Loi n° 95-125 du 8 février 1995
CIR.CIV 95/8 NOR JUS C95 20 374 C du 5 mai 1995
CIR.CIV 98/17 NOR JUS C98 20 845 C du 24 décembre 1998

Par une précédente circulaire du 24 décembre 1998 à laquelle vous voudrez bien vous référer, l'accent avait été mis sur la nécessaire amélioration de délivrance des certificats de nationalité française par les tribunaux d'instance.
Un paragraphe particulier (I-2 °) était consacré aux conditions d'application de l'article 30-2 du Code civil relatif à la preuve de la nationalité française par possession d'état sur deux générations.
Or, l'attention du ministère de la Justice a été à nouveau appelée sur les difficultés rencontrées par des personnes françaises nées à l'étranger ou leurs descendants, pour la délivrance d'un certificat de nationalité française, notamment lorsque les préfectures exigent un tel document en vue d'établir une carte nationale d'identité.
S'inscrivant dans le cadre de l'action gouvernementale de simplification des démarches des usagers, la présente note circulaire vise à compléter les dispositions du deuxième paragraphe de la section I de la circulaire du 24 décembre 1998.

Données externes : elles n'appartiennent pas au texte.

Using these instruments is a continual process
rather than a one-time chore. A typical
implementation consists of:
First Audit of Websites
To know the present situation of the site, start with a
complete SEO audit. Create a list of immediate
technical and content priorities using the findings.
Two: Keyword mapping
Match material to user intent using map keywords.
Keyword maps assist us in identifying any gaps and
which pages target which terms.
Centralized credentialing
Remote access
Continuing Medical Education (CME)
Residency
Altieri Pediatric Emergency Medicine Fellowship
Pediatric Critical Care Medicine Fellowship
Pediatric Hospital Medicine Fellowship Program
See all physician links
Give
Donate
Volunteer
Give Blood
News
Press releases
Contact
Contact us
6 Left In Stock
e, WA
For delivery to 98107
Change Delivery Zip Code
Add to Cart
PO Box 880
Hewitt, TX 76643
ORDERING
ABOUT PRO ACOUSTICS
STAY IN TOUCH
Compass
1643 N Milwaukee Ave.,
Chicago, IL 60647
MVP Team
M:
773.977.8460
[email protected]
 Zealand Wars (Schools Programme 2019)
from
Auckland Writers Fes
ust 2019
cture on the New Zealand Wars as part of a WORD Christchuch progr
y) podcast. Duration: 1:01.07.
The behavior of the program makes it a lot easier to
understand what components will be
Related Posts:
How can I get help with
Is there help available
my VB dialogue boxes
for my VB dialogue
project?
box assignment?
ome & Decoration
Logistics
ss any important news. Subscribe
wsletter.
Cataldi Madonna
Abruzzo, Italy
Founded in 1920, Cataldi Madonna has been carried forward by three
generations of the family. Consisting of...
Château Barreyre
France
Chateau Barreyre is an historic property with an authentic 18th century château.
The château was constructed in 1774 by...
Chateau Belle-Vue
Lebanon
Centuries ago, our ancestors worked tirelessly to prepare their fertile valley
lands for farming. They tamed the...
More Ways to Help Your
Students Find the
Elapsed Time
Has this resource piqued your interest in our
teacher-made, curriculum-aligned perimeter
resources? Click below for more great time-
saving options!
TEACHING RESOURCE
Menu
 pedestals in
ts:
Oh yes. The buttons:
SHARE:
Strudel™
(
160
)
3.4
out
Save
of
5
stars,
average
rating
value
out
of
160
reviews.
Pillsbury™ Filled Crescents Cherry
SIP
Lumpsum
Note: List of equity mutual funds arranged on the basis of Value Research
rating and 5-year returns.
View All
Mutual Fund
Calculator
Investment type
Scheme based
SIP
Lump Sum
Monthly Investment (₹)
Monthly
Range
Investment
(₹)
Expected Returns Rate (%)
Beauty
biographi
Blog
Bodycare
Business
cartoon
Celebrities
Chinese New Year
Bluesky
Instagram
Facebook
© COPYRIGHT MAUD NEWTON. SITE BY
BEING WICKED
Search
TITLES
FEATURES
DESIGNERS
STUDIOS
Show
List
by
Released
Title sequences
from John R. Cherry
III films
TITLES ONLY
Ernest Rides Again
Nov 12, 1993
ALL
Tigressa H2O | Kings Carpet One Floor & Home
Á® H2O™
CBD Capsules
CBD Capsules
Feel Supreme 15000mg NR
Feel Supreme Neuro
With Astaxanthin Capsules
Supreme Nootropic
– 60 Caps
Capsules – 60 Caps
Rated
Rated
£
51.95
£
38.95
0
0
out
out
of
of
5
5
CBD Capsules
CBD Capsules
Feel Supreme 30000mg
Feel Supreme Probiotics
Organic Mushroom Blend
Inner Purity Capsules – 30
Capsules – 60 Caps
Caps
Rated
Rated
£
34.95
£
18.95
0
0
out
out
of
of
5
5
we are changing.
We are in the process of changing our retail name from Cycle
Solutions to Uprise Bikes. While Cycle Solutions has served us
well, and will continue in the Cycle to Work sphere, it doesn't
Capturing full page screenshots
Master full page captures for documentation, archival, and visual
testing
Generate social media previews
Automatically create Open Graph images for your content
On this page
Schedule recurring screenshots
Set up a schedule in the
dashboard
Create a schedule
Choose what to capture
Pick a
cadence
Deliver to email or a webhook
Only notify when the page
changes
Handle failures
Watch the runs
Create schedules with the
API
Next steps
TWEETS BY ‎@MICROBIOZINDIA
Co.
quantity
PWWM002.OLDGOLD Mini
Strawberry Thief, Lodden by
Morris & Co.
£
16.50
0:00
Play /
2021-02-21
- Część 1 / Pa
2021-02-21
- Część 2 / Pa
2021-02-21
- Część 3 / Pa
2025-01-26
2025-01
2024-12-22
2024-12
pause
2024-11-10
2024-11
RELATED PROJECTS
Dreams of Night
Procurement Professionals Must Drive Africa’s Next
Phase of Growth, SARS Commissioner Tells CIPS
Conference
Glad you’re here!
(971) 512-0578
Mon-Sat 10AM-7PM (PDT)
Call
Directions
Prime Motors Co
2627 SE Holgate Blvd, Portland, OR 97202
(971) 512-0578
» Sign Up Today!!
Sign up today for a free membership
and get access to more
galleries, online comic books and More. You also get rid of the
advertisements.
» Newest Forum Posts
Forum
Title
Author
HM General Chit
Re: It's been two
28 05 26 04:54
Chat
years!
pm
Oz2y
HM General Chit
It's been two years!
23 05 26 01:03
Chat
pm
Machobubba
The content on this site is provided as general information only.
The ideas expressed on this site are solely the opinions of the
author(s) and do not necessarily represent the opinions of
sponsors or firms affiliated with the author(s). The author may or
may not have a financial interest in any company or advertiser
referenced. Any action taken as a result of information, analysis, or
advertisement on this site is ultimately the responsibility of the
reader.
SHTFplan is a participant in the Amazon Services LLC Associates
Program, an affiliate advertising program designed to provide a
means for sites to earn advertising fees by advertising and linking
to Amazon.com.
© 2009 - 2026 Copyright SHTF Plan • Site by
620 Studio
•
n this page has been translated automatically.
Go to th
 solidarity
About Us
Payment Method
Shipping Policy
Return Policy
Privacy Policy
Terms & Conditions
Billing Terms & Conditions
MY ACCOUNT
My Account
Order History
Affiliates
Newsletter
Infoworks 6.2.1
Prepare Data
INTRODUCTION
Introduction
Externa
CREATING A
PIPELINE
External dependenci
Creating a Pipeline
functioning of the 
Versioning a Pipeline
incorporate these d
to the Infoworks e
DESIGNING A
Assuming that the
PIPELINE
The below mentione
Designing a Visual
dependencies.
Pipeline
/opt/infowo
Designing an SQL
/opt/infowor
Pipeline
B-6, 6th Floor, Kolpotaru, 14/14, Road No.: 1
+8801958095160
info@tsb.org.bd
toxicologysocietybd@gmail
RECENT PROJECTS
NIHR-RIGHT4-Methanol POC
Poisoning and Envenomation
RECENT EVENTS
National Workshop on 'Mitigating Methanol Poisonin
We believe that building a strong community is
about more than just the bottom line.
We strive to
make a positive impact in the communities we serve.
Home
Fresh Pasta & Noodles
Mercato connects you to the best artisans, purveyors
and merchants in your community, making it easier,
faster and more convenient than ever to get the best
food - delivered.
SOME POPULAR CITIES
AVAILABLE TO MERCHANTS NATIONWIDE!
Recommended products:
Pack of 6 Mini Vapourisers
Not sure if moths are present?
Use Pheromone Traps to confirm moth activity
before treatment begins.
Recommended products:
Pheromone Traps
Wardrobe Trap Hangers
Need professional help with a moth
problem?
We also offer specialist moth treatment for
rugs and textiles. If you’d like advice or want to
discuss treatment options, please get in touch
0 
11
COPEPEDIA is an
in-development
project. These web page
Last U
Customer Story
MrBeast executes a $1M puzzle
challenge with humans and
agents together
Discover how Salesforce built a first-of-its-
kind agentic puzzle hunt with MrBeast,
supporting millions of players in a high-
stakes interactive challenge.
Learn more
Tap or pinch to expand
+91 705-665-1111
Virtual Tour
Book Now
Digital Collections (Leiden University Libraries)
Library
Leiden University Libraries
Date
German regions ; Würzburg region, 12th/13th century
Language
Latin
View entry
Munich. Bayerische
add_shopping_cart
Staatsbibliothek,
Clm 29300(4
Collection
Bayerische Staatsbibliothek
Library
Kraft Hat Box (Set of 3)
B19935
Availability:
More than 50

En effet des cas sont souvent signalés de personnes qui, alors que la preuve contraire de leur nationalité française n'est nullement rapportée, ne parviennent à produire qu'un nombre restreint d'éléments de possession d'état de Français.
Il a été mentionné dans la circulaire précitée que certains éléments traduisent un lien particulièrement fort avec la France, de sorte que "pour caractériser la possession d'état de l'ascendant, on peut se contenter par exemple, de la preuve de l'appartenance à la fonction publique ou de l'accomplissement des obligations militaires".
Il apparaît que, dans certains cas, cet assouplissement qui reste valable pour l'ascendant doit ê tre appliqué également à la personne même du demandeur de certificat.
Ainsi l'on pourra admettre comme suffisante la preuve de l'appartenance de l'intéressé à la fonction publique ou celle de l'accomplissement des obligations militaires, ou encore de l'existence d'un mandat électif réservé aux seuls Français.
Dans des cas exceptionnels pourra être également prise en compte la seule production d'une carte nationale d'identité en cours de validité ou récemment périmée, dès lors que vous n'aurez aucun doute sur l'identité de son détenteur et la qualité de Français de celui-ci.
Dans tous les cas, l'authenticité du document produit ne doit pas poser de difficulté ; il doit en principe ê tre produit en original.
Lorsque vous éprouverez des difficultés dans l'application des dispositions ci-dessus énoncées, il conviendra de saisir la permanence téléphonique du bureau de la nationalité de la Chancellerie.
Il est précisé que le ministère de la Justice, partageant le même souci de simplification des démarches des usagers, a également élaboré une circulaire en vue d'assouplir les conditions de délivrance des cartes nationales d'identité aux personnes dont la situation relève des dispositions de l'article 30-2 du Code civil.